Fetihten sonra İstanbul'da kurulan ilk kütüphanelerden biridir. Eyüp Sultan Külliyesi'ne ait vakfiyede buradaki kitapların korunması için bir görevlinin tayin edilmesi istendiğine göre (Eyüp Külliyesi Vakfiyesi, s. 83, 84) bu kütüphane de Süleymaniye Camii Kütüphanesi gibi içinde yer aldığı külliyenin tamamlanmasından bir süre sonra faaliyete geçebilmiştir. Ancak eldeki bazı kayıtlardan bu sürenin pek uzun olmadığı anlaşılmaktadır. Devrin vezîriâzamı Karamânî Mehmed Paşa'nın 884'te (1480) bu kütüphaneye kitap vakfetmesi de bu görüşü doğrulamaktadır. Külliyenin kurulmasından otuz yıl sonra hazırlanan 894-895 (1489-1490) yıllarına ait Eyüp vakfı muhasebe bilançosunda Fakih adlı bir şahsın camide hâfız-ı kütüb olup günlük 1 akçe ücret aldığı bildirilmektedir (Barkan, XXIII/1-2, s. 375).
Eyüp Sultan Külliyesi vakfiyesinde kütüphanenin işleyişiyle ilgili şartlar bulunmadığı gibi kütüphaneye konulan kitapların adları ve sayısı da verilmediğinden koleksiyonun hacmi ve niteliği bilinmemektedir. Vakfiyede yer almamakla birlikte bir muhasebe kaydında caminin kadrosunda bir mücellidin de yer aldığı görülmektedir (BA, MAD, nr. 4792, s. 31).
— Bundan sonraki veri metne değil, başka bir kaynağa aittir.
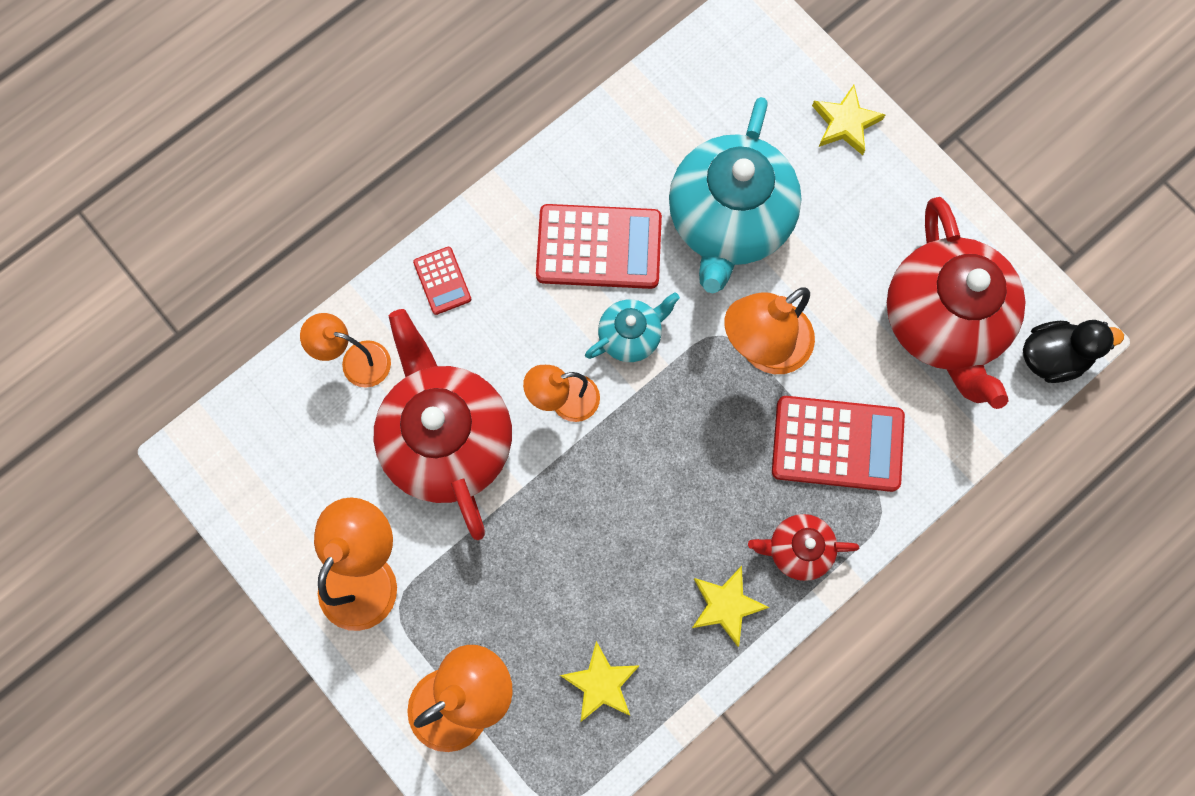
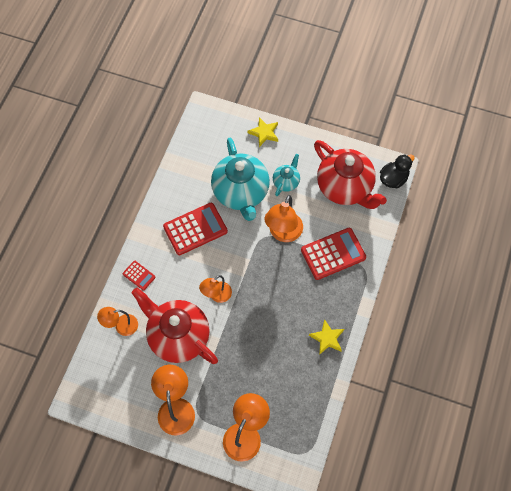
camera: 30 degrees left, 10 degrees down
(601, 683) = (296, 396): yellow star -> none
(631, 335) = (228, 256): turquoise teapot -> turquoise teapot (286, 182)
(797, 549) = (342, 302): red teapot -> none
Eyüp Sultan Camii Kütüphanesi'nin tarihî gelişimi hakkında herhangi bir bilgi yoktur. Bir arşiv kaydından, 1071'de (1661) kütüphanenin faaliyetini cami içinde sürdürmeye devam ettiği anlaşılmaktadır (a.g.e., a.y.).
Yapılan bağışlarla sayısı artarak 199'a ulaşan (188 yazma, 11 basma) Eyüp Sultan Camii Kütüphanesi koleksiyonu 1924 tarihli Tevhîd-i Tedrîsat Kanunu ile kütüphanelerin Maarif Vekâleti'ne devrinden sonra Eyüp'teki Hüsrev Paşa Kütüphanesi'ne konulmuştur. 1957 yılında ise Hüsrev Paşa Kütüphanesi'ndeki kitaplarla birlikte Süleymaniye Kütüphanesi'ne nakledilmiş olup halen burada korunmaktadır.